■ Action item
In the entries below, how many lines hold the string "frequency"? Give only the number.

■ Input material
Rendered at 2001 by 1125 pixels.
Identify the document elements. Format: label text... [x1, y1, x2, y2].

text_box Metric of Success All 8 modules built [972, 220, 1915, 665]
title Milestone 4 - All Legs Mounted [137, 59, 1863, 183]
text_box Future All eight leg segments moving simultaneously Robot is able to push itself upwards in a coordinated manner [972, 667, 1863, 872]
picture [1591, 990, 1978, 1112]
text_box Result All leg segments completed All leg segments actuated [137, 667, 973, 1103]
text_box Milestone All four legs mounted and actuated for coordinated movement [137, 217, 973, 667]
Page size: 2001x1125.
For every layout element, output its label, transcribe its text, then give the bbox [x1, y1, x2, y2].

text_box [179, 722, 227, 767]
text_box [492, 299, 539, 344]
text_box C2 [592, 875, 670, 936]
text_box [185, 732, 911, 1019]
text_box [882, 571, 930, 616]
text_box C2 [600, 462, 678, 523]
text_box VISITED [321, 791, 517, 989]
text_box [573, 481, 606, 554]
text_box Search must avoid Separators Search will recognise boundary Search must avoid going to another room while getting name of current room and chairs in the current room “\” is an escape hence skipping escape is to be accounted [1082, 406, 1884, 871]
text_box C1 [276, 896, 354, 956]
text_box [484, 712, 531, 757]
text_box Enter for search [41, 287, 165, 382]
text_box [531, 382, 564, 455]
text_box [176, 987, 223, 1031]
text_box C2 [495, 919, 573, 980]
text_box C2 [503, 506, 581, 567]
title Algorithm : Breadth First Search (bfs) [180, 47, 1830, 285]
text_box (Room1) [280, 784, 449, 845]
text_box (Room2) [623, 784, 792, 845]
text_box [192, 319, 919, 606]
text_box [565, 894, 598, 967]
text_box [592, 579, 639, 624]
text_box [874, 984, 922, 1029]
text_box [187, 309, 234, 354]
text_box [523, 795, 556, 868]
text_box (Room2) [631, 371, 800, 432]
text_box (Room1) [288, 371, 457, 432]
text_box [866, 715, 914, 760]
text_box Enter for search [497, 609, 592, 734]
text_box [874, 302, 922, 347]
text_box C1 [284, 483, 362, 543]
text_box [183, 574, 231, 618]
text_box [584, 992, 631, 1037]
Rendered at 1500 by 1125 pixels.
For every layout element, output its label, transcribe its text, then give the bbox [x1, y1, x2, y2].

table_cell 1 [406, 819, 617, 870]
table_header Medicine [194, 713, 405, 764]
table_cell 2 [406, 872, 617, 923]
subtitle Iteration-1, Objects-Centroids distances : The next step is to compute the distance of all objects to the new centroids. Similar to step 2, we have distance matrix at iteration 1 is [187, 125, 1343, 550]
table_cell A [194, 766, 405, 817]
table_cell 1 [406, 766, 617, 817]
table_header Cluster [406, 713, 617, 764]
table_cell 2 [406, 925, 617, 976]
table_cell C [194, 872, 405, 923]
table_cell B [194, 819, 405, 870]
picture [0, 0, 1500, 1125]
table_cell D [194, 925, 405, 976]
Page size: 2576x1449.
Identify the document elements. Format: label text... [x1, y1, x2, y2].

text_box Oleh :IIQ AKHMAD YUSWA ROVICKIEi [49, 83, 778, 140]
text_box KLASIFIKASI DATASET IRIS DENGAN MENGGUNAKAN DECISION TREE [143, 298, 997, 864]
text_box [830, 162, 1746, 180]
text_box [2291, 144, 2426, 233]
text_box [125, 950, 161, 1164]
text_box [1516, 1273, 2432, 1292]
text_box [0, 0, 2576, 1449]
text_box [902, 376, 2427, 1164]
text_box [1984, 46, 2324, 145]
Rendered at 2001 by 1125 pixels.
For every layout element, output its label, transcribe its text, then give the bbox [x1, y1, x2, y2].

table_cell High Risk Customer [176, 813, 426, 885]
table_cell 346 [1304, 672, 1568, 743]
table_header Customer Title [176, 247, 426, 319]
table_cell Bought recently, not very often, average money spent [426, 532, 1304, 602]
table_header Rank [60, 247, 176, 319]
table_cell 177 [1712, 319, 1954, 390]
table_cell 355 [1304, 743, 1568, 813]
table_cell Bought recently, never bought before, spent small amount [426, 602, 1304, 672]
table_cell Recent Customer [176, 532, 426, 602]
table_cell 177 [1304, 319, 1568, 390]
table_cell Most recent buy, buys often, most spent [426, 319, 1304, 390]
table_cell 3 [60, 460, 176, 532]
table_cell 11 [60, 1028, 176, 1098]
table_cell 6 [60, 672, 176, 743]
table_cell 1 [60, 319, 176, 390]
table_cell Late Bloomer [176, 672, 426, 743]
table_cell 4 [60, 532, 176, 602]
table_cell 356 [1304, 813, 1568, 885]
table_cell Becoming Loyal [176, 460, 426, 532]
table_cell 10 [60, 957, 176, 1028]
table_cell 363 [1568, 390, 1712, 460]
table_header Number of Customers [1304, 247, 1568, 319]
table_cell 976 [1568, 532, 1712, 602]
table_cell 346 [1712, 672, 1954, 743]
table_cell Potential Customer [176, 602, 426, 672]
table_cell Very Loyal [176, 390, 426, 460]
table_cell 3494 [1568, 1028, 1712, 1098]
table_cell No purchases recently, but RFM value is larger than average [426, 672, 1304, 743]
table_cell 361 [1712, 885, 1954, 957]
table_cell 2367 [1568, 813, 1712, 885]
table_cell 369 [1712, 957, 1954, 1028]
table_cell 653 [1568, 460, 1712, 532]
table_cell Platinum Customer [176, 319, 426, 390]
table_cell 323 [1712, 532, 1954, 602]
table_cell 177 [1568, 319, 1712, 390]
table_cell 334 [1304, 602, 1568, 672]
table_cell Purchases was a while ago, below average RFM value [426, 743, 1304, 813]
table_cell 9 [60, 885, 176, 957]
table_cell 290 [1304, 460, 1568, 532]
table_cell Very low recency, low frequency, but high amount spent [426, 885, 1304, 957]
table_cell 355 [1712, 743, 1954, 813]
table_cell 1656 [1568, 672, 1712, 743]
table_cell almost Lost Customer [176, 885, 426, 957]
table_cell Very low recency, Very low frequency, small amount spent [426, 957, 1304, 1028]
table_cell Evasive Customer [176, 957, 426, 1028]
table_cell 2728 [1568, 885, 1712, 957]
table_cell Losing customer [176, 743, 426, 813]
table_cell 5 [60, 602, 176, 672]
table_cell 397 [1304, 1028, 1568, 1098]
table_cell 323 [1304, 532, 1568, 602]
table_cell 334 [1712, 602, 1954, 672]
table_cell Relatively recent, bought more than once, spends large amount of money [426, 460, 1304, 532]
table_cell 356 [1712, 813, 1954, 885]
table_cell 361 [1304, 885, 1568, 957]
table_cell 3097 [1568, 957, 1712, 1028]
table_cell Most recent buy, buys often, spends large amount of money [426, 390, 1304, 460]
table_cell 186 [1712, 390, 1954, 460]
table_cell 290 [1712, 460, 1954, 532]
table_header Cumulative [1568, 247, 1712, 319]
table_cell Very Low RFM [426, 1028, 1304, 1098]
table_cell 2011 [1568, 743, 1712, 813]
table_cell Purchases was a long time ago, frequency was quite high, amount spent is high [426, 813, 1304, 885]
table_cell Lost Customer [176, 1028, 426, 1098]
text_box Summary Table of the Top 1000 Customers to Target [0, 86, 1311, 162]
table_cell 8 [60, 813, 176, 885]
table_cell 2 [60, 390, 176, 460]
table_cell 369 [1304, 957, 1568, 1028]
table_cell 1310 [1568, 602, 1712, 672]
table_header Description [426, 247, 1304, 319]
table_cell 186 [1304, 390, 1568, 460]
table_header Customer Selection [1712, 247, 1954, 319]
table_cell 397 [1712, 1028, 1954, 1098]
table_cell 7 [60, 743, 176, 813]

■ Result of this exercise
3